What needs to be done
Please repeat, from the entries that follow, the lines from the one containing "КОНТАКТНОЕ ЛИЦО" through the one containing "КЛЮЧЕВЫЕ СЛОВА" exactly, adding nothing.

Entries shown
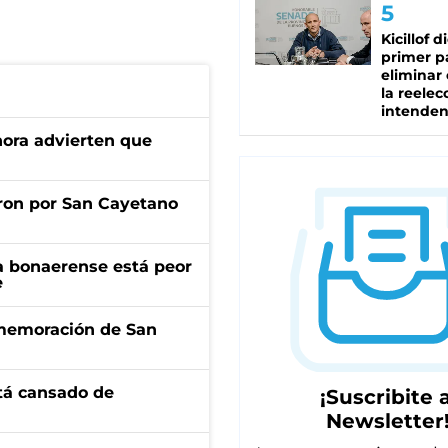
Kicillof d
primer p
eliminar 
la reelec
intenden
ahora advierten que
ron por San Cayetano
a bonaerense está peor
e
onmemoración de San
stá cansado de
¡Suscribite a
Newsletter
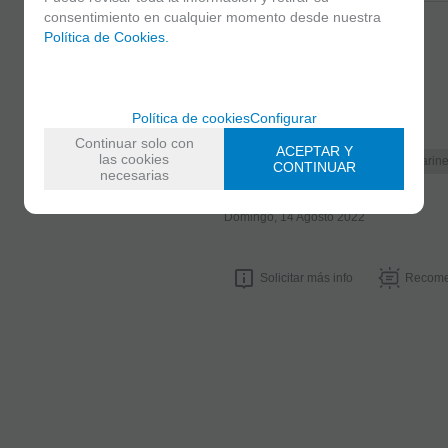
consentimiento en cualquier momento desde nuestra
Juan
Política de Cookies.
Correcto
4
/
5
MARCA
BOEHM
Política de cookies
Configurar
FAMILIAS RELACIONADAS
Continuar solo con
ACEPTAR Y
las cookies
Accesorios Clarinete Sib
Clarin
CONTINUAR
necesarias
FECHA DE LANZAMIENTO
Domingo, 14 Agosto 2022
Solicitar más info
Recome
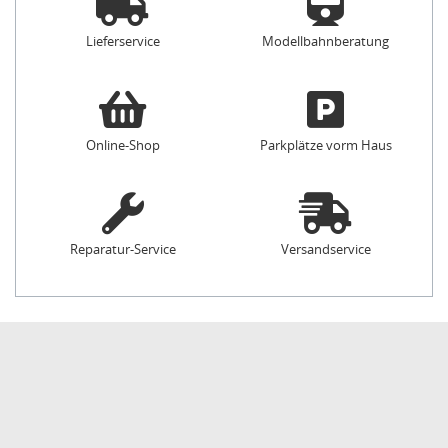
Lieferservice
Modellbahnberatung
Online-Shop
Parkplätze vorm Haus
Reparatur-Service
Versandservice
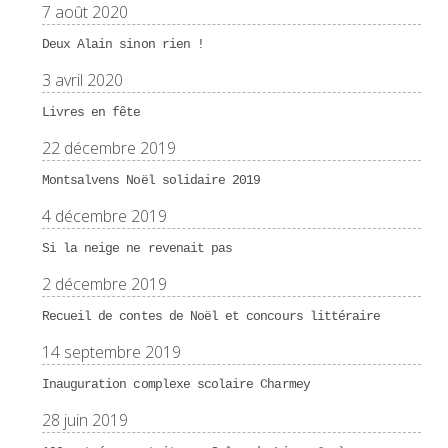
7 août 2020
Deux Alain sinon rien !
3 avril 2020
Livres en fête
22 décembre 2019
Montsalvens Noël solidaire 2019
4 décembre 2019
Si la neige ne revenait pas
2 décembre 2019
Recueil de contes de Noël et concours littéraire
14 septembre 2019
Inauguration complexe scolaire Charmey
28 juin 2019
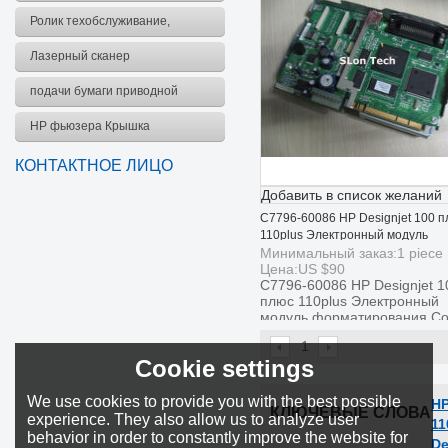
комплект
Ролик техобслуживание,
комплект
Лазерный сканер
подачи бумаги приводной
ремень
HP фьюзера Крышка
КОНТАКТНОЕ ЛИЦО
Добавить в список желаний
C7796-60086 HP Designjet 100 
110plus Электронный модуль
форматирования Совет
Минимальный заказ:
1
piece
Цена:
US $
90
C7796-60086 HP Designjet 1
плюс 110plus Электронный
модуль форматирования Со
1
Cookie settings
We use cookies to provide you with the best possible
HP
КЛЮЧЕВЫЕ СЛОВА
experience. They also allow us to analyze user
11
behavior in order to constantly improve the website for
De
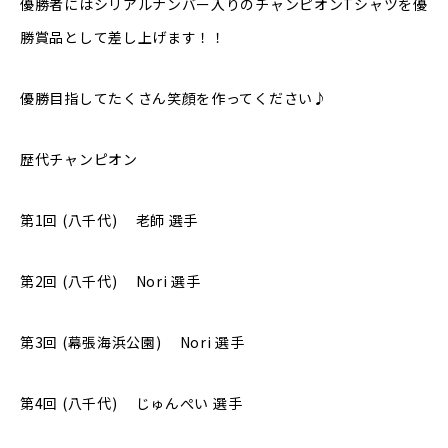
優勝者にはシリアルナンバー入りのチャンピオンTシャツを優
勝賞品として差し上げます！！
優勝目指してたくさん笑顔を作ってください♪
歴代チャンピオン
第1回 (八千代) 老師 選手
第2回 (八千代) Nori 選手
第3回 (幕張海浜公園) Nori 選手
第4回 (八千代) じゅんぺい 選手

...

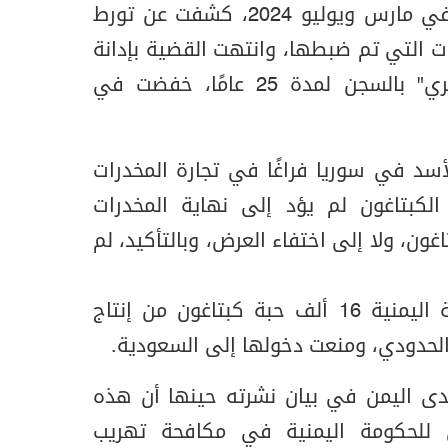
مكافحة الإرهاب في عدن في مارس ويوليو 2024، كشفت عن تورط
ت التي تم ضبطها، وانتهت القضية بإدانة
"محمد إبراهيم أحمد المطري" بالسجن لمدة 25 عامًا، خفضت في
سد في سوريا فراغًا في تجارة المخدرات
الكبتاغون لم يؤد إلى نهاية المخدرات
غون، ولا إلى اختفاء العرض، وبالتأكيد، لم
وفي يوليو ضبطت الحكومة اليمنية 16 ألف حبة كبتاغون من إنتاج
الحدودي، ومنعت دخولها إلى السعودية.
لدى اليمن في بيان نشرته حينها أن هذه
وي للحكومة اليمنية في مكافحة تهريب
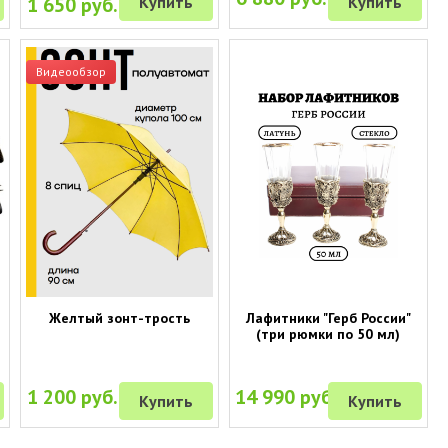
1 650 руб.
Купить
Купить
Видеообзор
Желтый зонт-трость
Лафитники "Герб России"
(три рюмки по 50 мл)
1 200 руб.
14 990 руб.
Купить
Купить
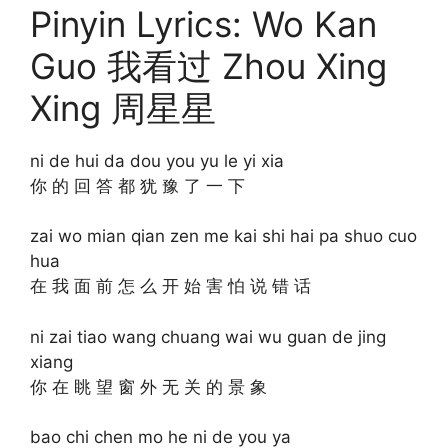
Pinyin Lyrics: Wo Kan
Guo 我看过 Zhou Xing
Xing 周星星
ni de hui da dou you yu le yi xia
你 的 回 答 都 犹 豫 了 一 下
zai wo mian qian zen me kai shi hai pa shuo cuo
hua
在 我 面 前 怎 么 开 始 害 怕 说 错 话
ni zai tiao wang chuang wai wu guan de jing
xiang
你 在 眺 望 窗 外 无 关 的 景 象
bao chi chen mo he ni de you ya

Expected answer
КОНТАКТНОЕ ЛИЦО
Добавить в список желаний
C7796-60086 HP Designjet 100 
110plus Электронный модуль
форматирования Совет
Минимальный заказ:
1
piece
Цена:
US $
90
C7796-60086 HP Designjet 1
плюс 110plus Электронный
модуль форматирования Со
1
Cookie settings
We use cookies to provide you with the best possible
HP
КЛЮЧЕВЫЕ СЛОВА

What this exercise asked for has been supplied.